■ PROBLEM TO WORK ON ■
Once every line in the data that follows has been checked for the word "Active", give only the number of lines that hold it.

::: DATA SUPPLIED :::

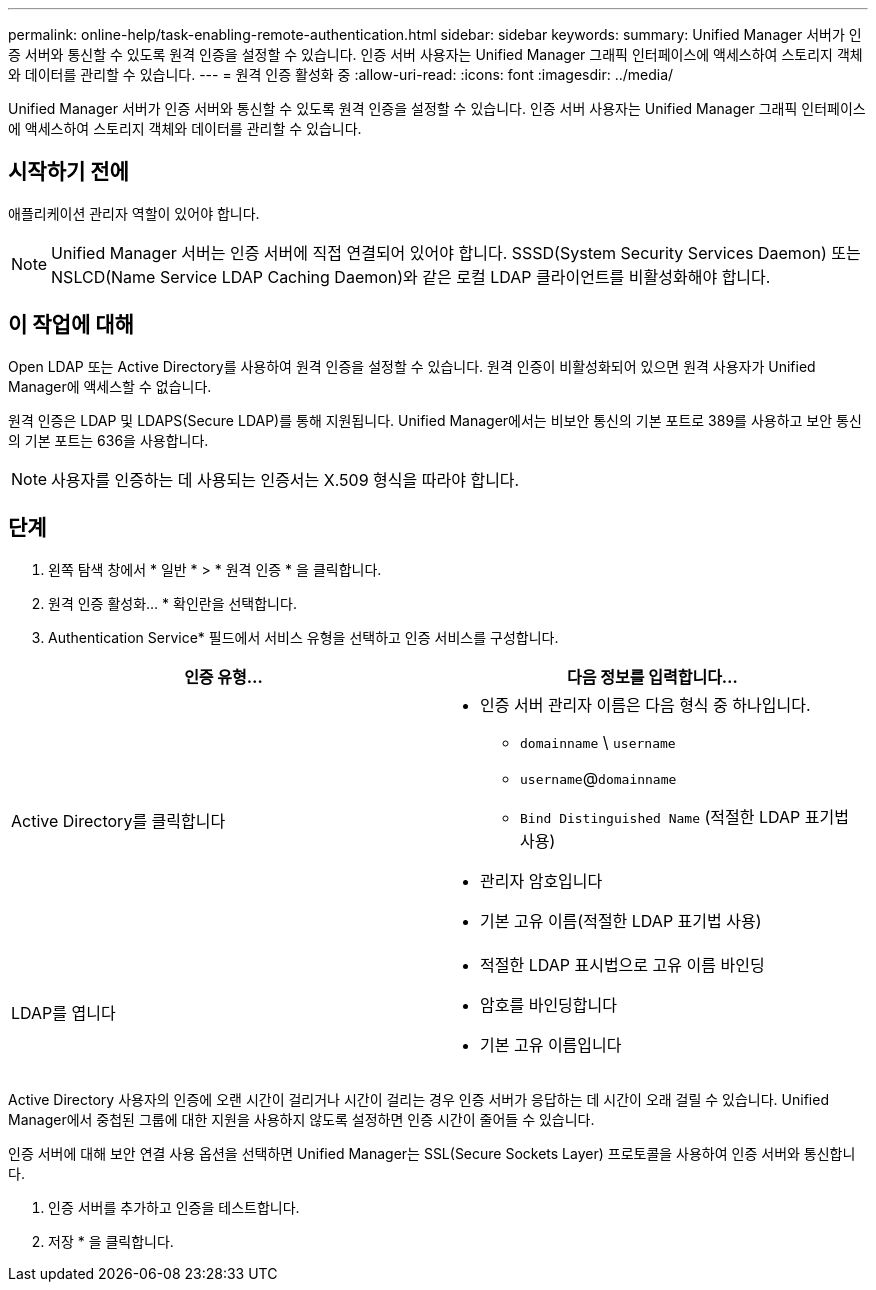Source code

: ---
permalink: online-help/task-enabling-remote-authentication.html 
sidebar: sidebar 
keywords:  
summary: Unified Manager 서버가 인증 서버와 통신할 수 있도록 원격 인증을 설정할 수 있습니다. 인증 서버 사용자는 Unified Manager 그래픽 인터페이스에 액세스하여 스토리지 객체와 데이터를 관리할 수 있습니다. 
---
= 원격 인증 활성화 중
:allow-uri-read: 
:icons: font
:imagesdir: ../media/


[role="lead"]
Unified Manager 서버가 인증 서버와 통신할 수 있도록 원격 인증을 설정할 수 있습니다. 인증 서버 사용자는 Unified Manager 그래픽 인터페이스에 액세스하여 스토리지 객체와 데이터를 관리할 수 있습니다.



== 시작하기 전에

애플리케이션 관리자 역할이 있어야 합니다.

[NOTE]
====
Unified Manager 서버는 인증 서버에 직접 연결되어 있어야 합니다. SSSD(System Security Services Daemon) 또는 NSLCD(Name Service LDAP Caching Daemon)와 같은 로컬 LDAP 클라이언트를 비활성화해야 합니다.

====


== 이 작업에 대해

Open LDAP 또는 Active Directory를 사용하여 원격 인증을 설정할 수 있습니다. 원격 인증이 비활성화되어 있으면 원격 사용자가 Unified Manager에 액세스할 수 없습니다.

원격 인증은 LDAP 및 LDAPS(Secure LDAP)를 통해 지원됩니다. Unified Manager에서는 비보안 통신의 기본 포트로 389를 사용하고 보안 통신의 기본 포트는 636을 사용합니다.

[NOTE]
====
사용자를 인증하는 데 사용되는 인증서는 X.509 형식을 따라야 합니다.

====


== 단계

. 왼쪽 탐색 창에서 * 일반 * > * 원격 인증 * 을 클릭합니다.
. 원격 인증 활성화... * 확인란을 선택합니다.
. Authentication Service* 필드에서 서비스 유형을 선택하고 인증 서비스를 구성합니다.


[cols="2*"]
|===
| 인증 유형... | 다음 정보를 입력합니다... 


 a| 
Active Directory를 클릭합니다
 a| 
* 인증 서버 관리자 이름은 다음 형식 중 하나입니다.
+
** `domainname` \ `username`
** `username`@`domainname`
** `Bind Distinguished Name` (적절한 LDAP 표기법 사용)


* 관리자 암호입니다
* 기본 고유 이름(적절한 LDAP 표기법 사용)




 a| 
LDAP를 엽니다
 a| 
* 적절한 LDAP 표시법으로 고유 이름 바인딩
* 암호를 바인딩합니다
* 기본 고유 이름입니다


|===
Active Directory 사용자의 인증에 오랜 시간이 걸리거나 시간이 걸리는 경우 인증 서버가 응답하는 데 시간이 오래 걸릴 수 있습니다. Unified Manager에서 중첩된 그룹에 대한 지원을 사용하지 않도록 설정하면 인증 시간이 줄어들 수 있습니다.

인증 서버에 대해 보안 연결 사용 옵션을 선택하면 Unified Manager는 SSL(Secure Sockets Layer) 프로토콜을 사용하여 인증 서버와 통신합니다.

. 인증 서버를 추가하고 인증을 테스트합니다.
. 저장 * 을 클릭합니다.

:::

■ TASK SOLUTION ■
3